This is a sketch not a proof, but if it's not enough let me know:

The objective is to construct a poly whose roots are

${\cot }^2(\pi k/(2m+1))$

If the poly is monic, then the second highest coefficient will be (to within a minus sign) the sum of the roots, i.e. your expression.

How do we construct the polynomial? Consider (for odd $p$)

$(\cos \varphi +i\sin \varphi {)}^p=(\cos p\varphi +i\sin p\varphi )$

$=\langle \mathrm{power}\mathrm{series}\mathrm{in}\mathrm{products}\mathrm{of}$, $\rangle$

Take the imaginary part (I'll leave you to figure out the coefficients $a$, $b$, ...)

$\sin p\varphi =a{\sin }^p\varphi +b{\sin }^{p-2}\varphi {\cos }^2\varphi +...$

Now take out a factor of ${\sin }^p\varphi$ from the RHS (I'll leave you to figure out the $m$, $n$...)

$\sin p\varphi ={\sin }^p\varphi (m{\cot }^{p-1}\varphi +n{\cot }^{p-3}\varphi +...)$

Now we know (from the LHS) the $p\text{'}$ for which the RHS is zero. So letting $z={\cot }^2\varphi$ the RHS is a poly in $z$, the roots of which are ${\cot }^{2}p\text{'}$.

So the sum of the roots is $-n/m$. You now need to figure out what to choose for $p$, $\varphi$ and what $m$, $n$ are.

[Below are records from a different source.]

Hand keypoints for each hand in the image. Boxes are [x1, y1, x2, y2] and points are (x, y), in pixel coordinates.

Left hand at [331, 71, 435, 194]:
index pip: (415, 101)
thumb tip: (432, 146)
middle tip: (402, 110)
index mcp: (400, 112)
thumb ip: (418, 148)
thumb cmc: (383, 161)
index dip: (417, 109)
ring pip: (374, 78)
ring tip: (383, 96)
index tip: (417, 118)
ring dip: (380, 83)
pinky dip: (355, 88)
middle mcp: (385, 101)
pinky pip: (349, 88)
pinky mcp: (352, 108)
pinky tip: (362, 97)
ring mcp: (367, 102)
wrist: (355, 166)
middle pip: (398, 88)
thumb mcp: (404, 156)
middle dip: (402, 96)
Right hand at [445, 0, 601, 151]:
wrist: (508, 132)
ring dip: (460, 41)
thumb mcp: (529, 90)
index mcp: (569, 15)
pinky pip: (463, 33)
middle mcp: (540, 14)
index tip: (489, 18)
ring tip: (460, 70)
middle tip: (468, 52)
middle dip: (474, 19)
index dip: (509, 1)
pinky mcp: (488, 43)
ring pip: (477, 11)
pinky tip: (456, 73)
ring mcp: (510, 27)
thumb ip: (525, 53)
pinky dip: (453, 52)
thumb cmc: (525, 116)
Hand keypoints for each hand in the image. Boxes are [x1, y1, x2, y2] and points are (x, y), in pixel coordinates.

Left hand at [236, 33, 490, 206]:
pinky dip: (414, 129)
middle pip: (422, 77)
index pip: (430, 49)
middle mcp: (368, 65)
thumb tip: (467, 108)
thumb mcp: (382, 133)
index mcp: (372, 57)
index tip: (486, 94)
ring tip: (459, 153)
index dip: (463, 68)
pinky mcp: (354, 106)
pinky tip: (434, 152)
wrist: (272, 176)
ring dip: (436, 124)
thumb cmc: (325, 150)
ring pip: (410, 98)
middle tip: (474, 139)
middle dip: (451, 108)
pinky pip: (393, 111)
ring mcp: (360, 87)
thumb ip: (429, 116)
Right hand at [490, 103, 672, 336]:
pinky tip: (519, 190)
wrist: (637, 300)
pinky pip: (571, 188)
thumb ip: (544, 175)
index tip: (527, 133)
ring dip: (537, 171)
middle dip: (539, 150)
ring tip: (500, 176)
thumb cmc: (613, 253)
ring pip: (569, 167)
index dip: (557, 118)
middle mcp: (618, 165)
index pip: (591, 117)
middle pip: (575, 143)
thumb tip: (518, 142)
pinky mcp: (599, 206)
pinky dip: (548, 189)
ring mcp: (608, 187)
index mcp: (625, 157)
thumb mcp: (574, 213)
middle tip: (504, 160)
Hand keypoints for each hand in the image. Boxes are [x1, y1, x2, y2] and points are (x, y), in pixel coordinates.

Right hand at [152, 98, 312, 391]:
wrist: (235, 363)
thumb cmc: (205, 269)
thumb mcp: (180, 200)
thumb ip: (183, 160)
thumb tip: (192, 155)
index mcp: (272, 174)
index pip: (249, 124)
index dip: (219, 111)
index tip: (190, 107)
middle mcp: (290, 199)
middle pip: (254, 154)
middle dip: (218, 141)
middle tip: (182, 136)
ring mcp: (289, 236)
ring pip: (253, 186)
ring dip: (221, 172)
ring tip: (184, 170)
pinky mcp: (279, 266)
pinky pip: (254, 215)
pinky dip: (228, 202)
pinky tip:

Let me know if this is not enough.

I don't know whether you managed to solve the problem, so let me go through a particular example ( $m=2$) using the approach outlined above.

Consider

$(\cos (\mathrm{theta})+i\sin (\theta {))}^5=\cos (5\theta )+i\sin (5\theta )$

$=1(\cos (\theta {))}^5(i\sin (\theta {))}^0+5(\cos (\theta {))}^4(i\sin (\theta {))}^1+10(\cos (\theta {))}^3(i\sin (\theta {))}^2+10(\cos (\theta {))}^2(i\sin (\theta {))}^3+5(\cos (\theta {))}^1(i\sin (\theta {))}^4+1(\cos (\theta {))}^0(i\sin (\theta {))}^5$

Take imaginary part:

$\sin (5\theta )=5(\cos (\theta {))}^4(\sin (\theta {))}^1-10(\cos (\mathrm{theta}{))}^2(\sin (\theta {))}^3+1(\cos (\theta {))}^0(\sin (\theta {))}^5$

Taking out ${\sin }^5(\theta )$ from the RHS:

$\sin (5\theta )={\sin }^5(\theta )[5{\cot }^4(\theta )-10{\cot }^2(\theta )+1]$

The LHS is zero when $\theta =0$, $\pi /5$, $2\pi /5$, $3\pi /5$, $4\pi /5$, $\pi$, etc. For the RHS, $\sin (\theta )$ is zero when $\theta =0$, $\pi$ etc. Therefore

$5{\cot }^4(\theta )-10{\cot }^2(\theta )+1$

is zero when $\theta =\pi /5$, $2\pi /5$, $3\pi /5$, $4\pi /5$, $6\pi /5$ etc.

Write $z={\cot }^2(\theta )$, the equation

$5x^2-10z+1=0$ has distinct roots

$z={\cot }^2(\pi /5)$, ${\cot }^2(2\pi /5)$

But the sum of the roots of this quadratic are $10/5=2$, hence ${\cot }^2(\pi /5)+{\cot }^2(2\pi /5)=2$

I'll leave you to generalise it for any $m$, if you haven't already done so.